My test gun is the “Rifle Combo” package with the Burris 3-9X scope, rings, and bases. I had the scope mounted on my test gun in a jiffy and was ready for the range.

Since the Momentum is first and foremost a hunting rifle, I stuck mostly with big-game ammo. I fired 10 factory loads and five of my favorite .308 Win. handloads from my shooting building at 100 yards, and the results are shown in the accompanying chart. Overall, the Momentum averaged 1.01 inches with factory loads and a sizzling 0.83 inch with handloads.

On our Texas hunt, we used Fiocchi’s Extrema Hunter ammo loaded with the Hornady 150-grain SST bullet, and it was a pure death ray. Here at home, the velocity of the Fiocchi load averaged 2,808 fps, which produced 2,627 ft-lbs of energy at the muzzle. Groups averaged 0.98 inch.

Tops in the accuracy department for factory fodder was Hornady’s Custom Lite loaded with the 125-grain SST bullet, which averaged a terrific 0.60 inch. This ammo is great for recoil-sensitive shooters, as the reduction in recoil over full-strength loads is about 45 percent. And with 1,654 ft-lbs at the muzzle, this makes a good deer load. The Federal 150-grain Fusion load averaged 0.83 inch, and Hornady’s new Precision Hunter ammo with the 178-grain ELD-X bullet was close behind at 0.87 inch.

Franchi offers the Momentum in several configurations, including a “Combo” that comes with a factory-installed Burris FullField II riflescope.

I used some new Starline cases for my handloads, and they proved tough and long lasting. I’ve had such good luck with Hodgdon CFE 223 and VihtaVuori N540 powders that I used them exclusively for the handloads.

Overall, I give the new Momentum high marks. It is good looking, pleasant to handle, and uniformly accurate. It’s offered chambered for a variety of cartridges, so there’s one that would be suitable for just about any hunting scenario.

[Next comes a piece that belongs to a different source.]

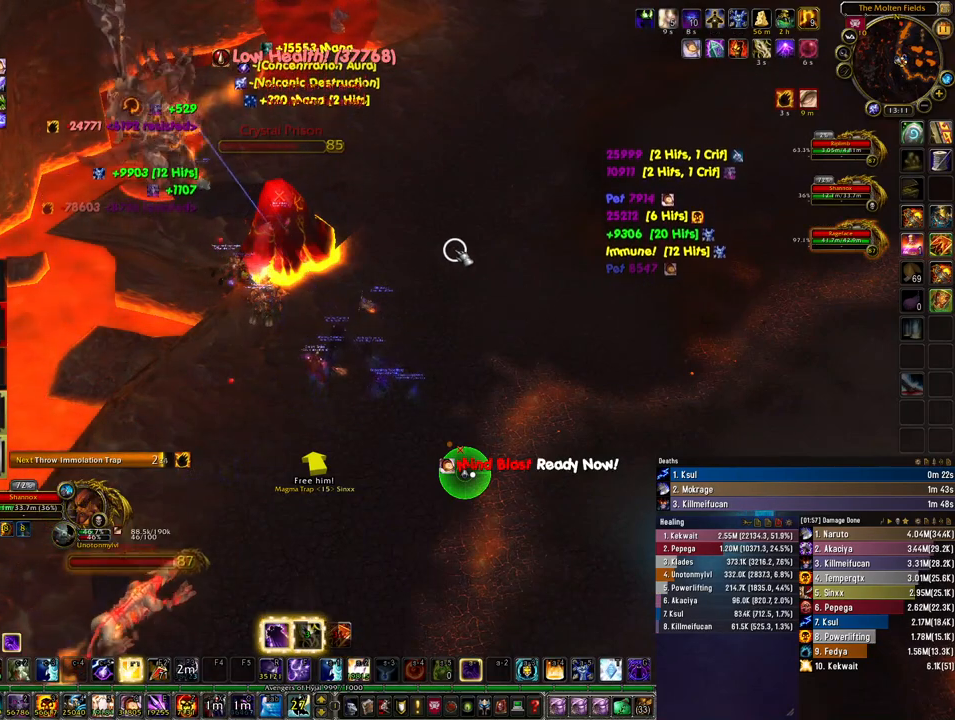
{"keys": [], "mouse": [], "events": []}
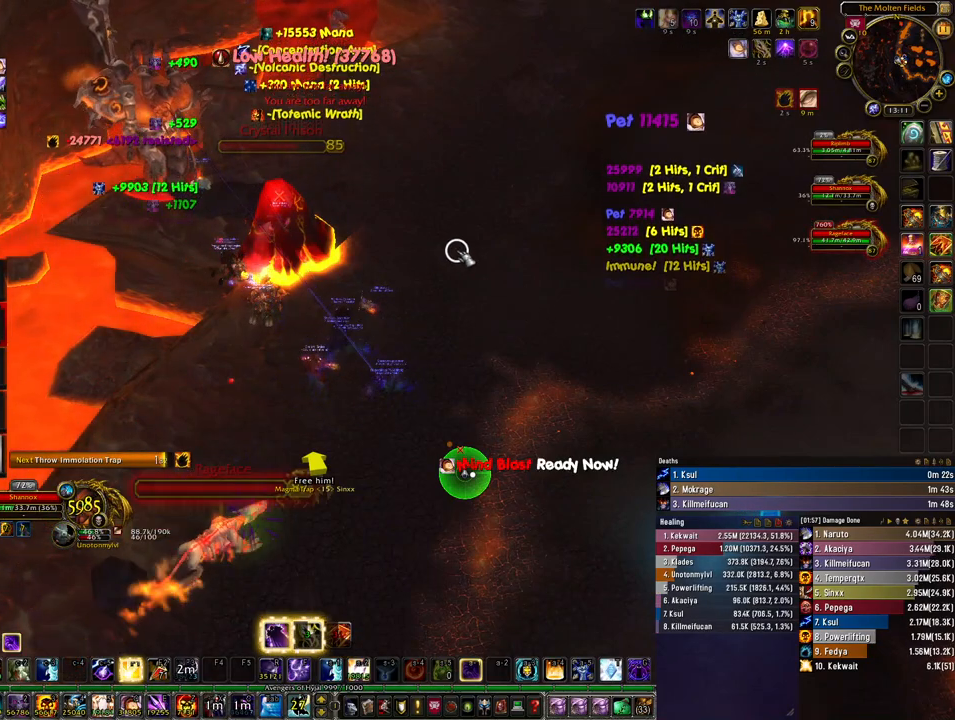
{"keys": [], "mouse": [], "events": []}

And at the price, especially the scoped combo package, it represents real value.

This year is Franchi’s 150th anniversary, so the company decided to celebrate by offering a special “Anniversary Limited Edition” of the Momentum. This beauty’s stock is made of AA-grade satin walnut, and it has a 22-inch barrel and glossy blue metal finish. It’s a real looker. And it is chambered for the good old .30-06. Production is limited to 1,000 units.